* _EXTRACT_:
..........
Need to consider the cognitive abilities used for this test and relate them to
other mathematical abilities.

>Furthermore, "there is now substantial evidence that cognitive patterns may
>vary
>with phases of the menstrual cycle in normally cycling women and with
>seasonal
>variations in androgens in men" (Kimura & Hampson 1994; p. 57).

It seems that hormones cannot be ignored when considering any sort of sex
differences in cognitive abilities.

>The point is---if males with superior spatial abilities (which facilitate
>hunting and,
>for example, group migration or warfare) had even a slight
>reproductive
>advantage over their low-ability peers, then a sex difference,
>favoring males, in
>certain spatial abilities (e.g., those involving the
>processing of 3- dimensional
>information) would have emerged over the course
>of human evolution.

But what about those males who do not display such superior ability - why are
they here at all?

>For complex spatial measures, the male advantage is found across historical
>periods and cultures, is influenced by prenatal exposure to sex hormones, and
>fluctuates with circulating levels of sex hormones.
..........
* _INFORMATION_:

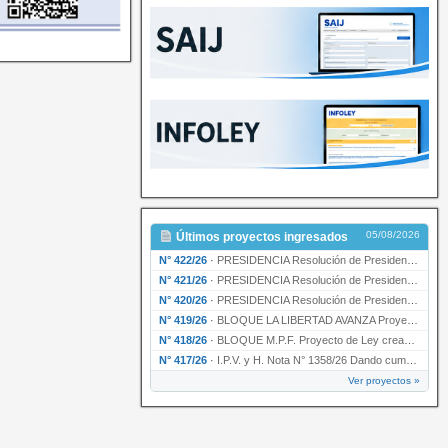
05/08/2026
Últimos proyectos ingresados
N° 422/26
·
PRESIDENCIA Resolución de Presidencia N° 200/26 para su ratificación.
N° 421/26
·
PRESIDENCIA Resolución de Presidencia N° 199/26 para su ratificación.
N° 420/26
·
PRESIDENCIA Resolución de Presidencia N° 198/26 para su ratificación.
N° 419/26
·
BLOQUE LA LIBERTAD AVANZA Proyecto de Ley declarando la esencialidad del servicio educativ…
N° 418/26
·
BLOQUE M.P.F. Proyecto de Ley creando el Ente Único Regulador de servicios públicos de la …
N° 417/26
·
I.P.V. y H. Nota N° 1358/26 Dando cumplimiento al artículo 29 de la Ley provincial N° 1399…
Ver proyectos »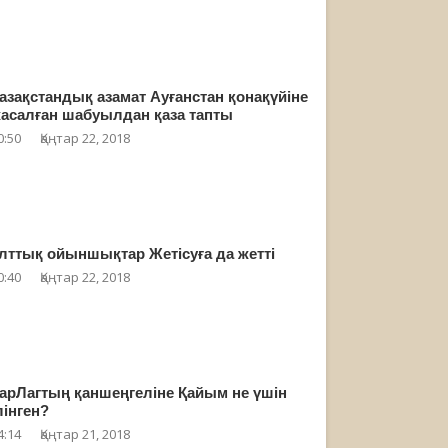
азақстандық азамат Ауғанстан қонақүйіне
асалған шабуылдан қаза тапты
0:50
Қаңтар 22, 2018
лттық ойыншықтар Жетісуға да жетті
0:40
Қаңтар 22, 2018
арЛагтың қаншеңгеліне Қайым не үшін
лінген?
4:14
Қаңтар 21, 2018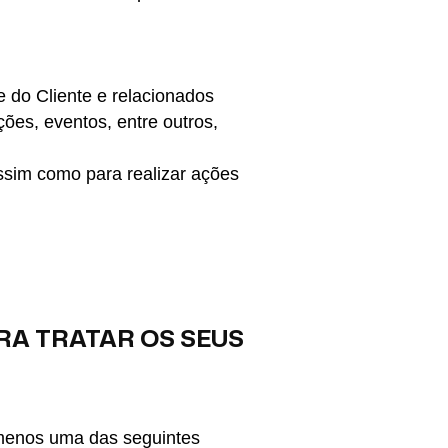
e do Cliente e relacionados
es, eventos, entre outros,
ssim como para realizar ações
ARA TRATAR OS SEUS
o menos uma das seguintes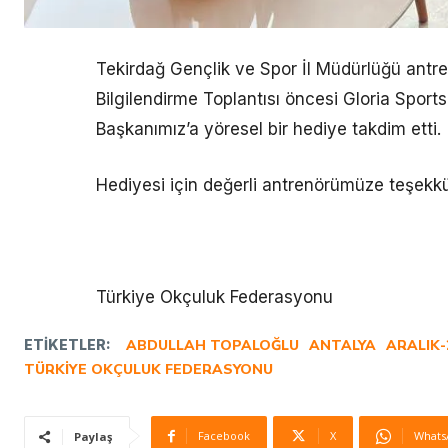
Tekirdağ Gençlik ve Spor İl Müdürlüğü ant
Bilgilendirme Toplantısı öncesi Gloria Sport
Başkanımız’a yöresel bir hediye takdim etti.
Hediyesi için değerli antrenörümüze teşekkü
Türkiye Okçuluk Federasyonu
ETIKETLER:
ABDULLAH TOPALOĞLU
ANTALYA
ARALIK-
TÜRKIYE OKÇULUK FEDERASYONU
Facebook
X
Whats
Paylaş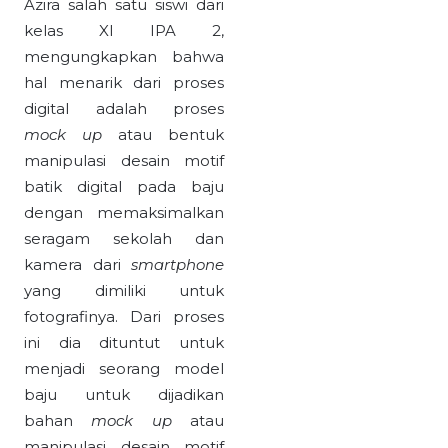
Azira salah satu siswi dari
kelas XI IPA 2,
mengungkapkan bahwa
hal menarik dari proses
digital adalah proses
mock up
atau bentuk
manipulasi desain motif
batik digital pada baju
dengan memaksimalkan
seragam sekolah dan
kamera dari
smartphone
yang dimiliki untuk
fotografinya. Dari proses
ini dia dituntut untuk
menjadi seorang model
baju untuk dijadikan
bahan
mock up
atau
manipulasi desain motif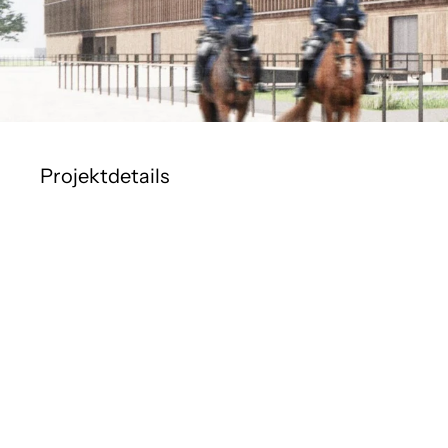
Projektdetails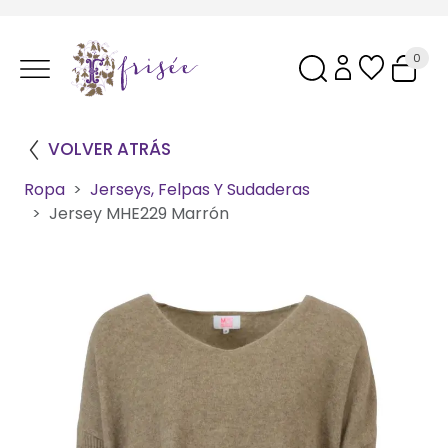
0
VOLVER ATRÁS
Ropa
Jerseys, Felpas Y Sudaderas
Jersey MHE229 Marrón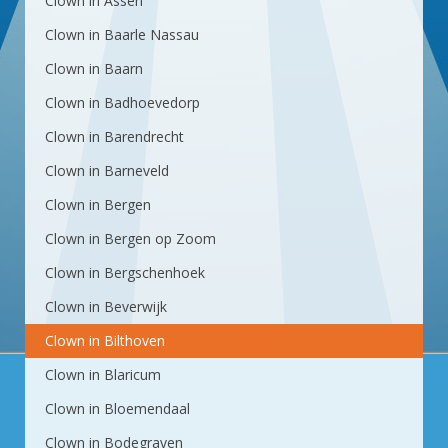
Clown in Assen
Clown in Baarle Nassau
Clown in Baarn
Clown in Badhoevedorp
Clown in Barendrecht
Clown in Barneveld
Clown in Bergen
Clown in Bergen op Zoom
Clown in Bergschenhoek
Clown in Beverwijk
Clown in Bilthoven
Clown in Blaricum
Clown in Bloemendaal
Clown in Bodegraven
..........
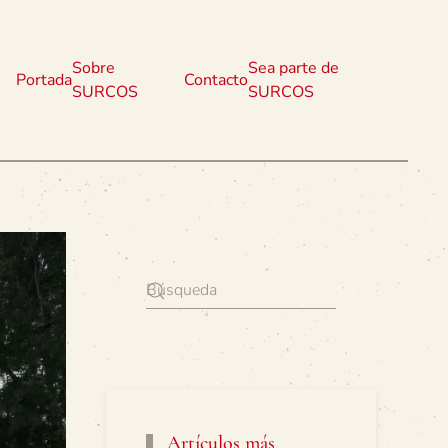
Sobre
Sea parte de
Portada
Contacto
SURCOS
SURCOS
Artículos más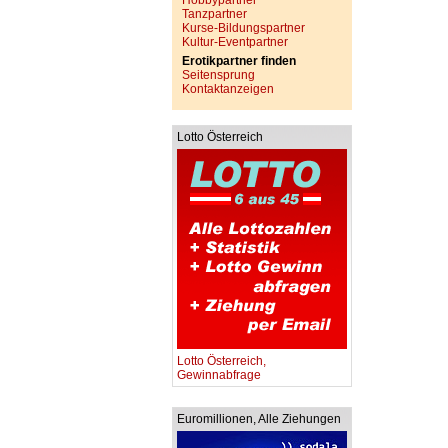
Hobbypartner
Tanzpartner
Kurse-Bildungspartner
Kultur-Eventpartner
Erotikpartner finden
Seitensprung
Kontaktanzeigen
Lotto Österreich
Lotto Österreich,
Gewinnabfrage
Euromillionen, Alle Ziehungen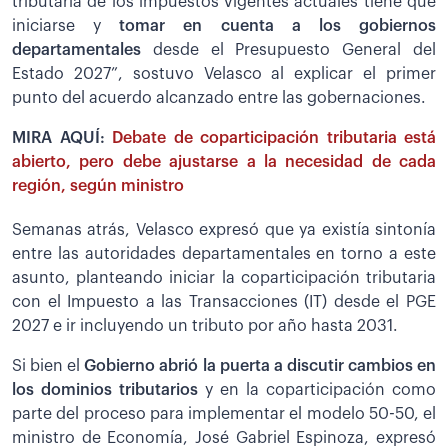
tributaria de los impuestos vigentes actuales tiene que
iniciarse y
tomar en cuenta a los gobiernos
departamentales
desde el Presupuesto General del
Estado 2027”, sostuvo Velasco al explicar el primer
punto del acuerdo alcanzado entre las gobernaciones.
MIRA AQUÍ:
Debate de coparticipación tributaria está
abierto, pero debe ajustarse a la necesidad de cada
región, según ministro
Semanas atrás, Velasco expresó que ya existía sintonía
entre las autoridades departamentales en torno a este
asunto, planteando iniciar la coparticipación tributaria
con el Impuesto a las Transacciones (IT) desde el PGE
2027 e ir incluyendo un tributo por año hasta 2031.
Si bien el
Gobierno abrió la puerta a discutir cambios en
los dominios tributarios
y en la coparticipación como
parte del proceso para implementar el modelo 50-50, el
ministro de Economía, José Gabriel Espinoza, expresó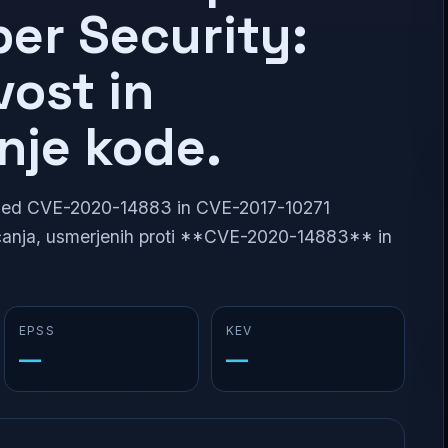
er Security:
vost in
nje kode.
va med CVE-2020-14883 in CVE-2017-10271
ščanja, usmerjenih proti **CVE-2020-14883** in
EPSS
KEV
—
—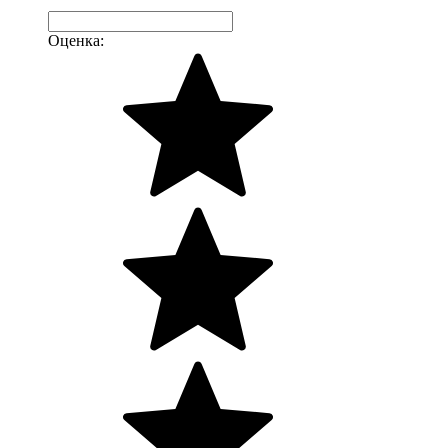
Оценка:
..........
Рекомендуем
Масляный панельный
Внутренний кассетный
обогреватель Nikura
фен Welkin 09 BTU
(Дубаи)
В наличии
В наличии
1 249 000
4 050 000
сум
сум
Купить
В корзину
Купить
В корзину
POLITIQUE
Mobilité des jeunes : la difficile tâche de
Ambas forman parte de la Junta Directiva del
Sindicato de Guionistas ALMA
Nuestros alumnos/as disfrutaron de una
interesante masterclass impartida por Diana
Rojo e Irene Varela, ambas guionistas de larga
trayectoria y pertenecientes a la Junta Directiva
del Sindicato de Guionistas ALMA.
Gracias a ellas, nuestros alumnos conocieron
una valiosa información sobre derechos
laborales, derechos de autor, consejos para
..........
* _REQUIRED TASKS_:
• 1. Transcribe the part of the excerpt on sex differences in spatial ability between "Need to consider" and "in cognitive abilities.", inclusive.
• 2. Rewrite the paragraph of the excerpt on sex differences in spatial ability that begins "For complex spatial measures" as a short list of its main points.
The records are separate material with no connection to the excerpt on sex differences in spatial ability.

* _SOLVED PROBLEMS_:
• 1.
Need to consider the cognitive abilities used for this test and relate them to
other mathematical abilities.

>Furthermore, "there is now substantial evidence that cognitive patterns may
>vary
>with phases of the menstrual cycle in normally cycling women and with
>seasonal
>variations in androgens in men" (Kimura & Hampson 1994; p. 57).

It seems that hormones cannot be ignored when considering any sort of sex
differences in cognitive abilities.

• 2.
For complex spatial measures, the male advantage:
- appears across historical periods and cultures
- is influenced by prenatal exposure to sex hormones
- fluctuates with circulating levels of sex hormones